Carlos la miró de soslayo, sin pronunciar palabra. Paulina se encogió instintivamente al encontrarse con aquella mirada penetrante, recordando súbitamente su posición.
—Lo siento, lo siento mucho —se apresuró a disculparse.
Antes de que Carlos pudiera responder, su teléfono vibró. Lo atendió con su característica frialdad.
—Dime.
Tras una breve pausa, continuó:
...
La noche había caído sobre el Puerto San Rafael. En el comedor, el aroma reconfortante de pasteles de pollo con setas flotaba en el aire, mezclándose con la fragancia de los pasteles recién horneados que Esteban había ordenado preparar especialmente para ella.
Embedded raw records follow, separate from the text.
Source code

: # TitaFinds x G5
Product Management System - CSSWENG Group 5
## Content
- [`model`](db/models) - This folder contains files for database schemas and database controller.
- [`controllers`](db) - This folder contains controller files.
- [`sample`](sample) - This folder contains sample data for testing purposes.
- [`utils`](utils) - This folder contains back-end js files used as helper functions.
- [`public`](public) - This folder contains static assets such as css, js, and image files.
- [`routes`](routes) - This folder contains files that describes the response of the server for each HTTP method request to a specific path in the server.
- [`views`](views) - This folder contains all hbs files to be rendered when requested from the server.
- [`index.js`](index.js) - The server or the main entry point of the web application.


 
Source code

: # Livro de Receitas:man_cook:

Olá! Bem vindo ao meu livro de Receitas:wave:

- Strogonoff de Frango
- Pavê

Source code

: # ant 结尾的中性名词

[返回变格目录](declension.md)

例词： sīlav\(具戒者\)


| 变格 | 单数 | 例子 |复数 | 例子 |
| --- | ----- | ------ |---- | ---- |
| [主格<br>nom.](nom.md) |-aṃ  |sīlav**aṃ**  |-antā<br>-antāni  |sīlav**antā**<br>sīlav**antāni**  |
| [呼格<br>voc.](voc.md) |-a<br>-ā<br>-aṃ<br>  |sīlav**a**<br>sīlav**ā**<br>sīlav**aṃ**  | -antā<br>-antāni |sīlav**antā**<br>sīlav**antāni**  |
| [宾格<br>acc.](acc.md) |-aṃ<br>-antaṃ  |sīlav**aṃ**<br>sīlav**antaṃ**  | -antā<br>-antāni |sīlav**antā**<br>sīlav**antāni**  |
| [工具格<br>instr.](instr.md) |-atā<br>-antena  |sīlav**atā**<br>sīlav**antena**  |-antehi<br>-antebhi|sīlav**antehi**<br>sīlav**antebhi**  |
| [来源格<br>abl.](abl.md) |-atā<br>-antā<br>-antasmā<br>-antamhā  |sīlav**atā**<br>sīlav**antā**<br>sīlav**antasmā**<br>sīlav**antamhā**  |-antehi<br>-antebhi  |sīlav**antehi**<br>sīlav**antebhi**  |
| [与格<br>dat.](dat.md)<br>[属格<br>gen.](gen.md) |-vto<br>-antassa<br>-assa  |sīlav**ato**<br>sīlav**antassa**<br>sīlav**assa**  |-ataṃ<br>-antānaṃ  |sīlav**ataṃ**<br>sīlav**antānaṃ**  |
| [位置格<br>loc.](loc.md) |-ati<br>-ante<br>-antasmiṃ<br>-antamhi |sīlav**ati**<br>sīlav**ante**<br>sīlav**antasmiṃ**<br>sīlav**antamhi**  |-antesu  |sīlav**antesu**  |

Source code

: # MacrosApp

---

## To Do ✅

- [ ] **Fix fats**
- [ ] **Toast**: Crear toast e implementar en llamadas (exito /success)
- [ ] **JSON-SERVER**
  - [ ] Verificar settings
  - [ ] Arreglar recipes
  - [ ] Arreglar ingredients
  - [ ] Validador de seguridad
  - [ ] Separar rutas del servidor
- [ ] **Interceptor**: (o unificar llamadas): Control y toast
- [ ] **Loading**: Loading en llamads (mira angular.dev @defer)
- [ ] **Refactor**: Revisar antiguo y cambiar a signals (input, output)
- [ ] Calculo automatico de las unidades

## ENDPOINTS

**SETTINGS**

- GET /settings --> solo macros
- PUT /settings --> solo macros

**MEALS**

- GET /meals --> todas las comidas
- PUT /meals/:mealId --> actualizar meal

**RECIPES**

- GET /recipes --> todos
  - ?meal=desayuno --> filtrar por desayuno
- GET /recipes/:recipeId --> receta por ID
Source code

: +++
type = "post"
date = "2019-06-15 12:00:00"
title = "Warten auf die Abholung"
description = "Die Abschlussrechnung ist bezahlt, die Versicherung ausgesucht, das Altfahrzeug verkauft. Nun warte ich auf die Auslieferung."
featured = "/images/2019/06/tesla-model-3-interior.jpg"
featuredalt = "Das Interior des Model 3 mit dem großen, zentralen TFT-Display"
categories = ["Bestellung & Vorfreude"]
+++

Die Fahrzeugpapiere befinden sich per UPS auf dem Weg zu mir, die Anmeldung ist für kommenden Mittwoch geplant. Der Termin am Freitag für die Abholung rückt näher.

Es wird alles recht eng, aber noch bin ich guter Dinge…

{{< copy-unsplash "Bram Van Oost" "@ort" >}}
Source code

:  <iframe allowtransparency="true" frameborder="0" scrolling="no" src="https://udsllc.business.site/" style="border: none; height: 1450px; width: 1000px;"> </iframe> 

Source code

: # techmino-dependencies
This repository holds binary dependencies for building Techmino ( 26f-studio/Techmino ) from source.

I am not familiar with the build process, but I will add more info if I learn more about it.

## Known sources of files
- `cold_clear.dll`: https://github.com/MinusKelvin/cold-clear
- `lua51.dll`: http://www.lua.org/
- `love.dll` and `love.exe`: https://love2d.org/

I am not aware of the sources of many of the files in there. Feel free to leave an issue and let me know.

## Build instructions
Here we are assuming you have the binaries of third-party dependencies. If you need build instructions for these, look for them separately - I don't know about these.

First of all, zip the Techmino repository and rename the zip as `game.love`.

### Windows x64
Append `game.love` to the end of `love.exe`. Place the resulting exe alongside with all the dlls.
Isabel saboreaba con deleite su sexto pastel de pollo y setas. Al tomar el séptimo, la voz cariñosa de Esteban la detuvo:
—Isa...
—¿Ya no puedo comer más? —Sus ojos brillaron con una súplica juguetona mientras contemplaba los deliciosos bocadillos que aún quedaban en el plato, incluyendo los de berenjena que tanto le habían llamado la atención.
La cocina de aquel lugar era excepcional, superando por mucho los estándares habituales.
Esteban esbozó una sonrisa tierna.
—Esos pasteles no son precisamente pequeños.
—¡Ay! —Isabel se sonrojó ligeramente—. Pero es que todavía no estoy llena.
"Tres pasteles del tamaño de un tamal deberían ser más que suficientes", pensó mientras miraba a Esteban con expresión suplicante, consciente de que él se preocupaba por que no comiera demasiado tarde.
—¿Qué te parece si mañana temprano pido que te preparen lo mismo? —propuso él con dulzura.
—Está bien —cedió Isabel, reconociendo que ya había disfrutado de seis pasteles de pollo y dos tazones de crema.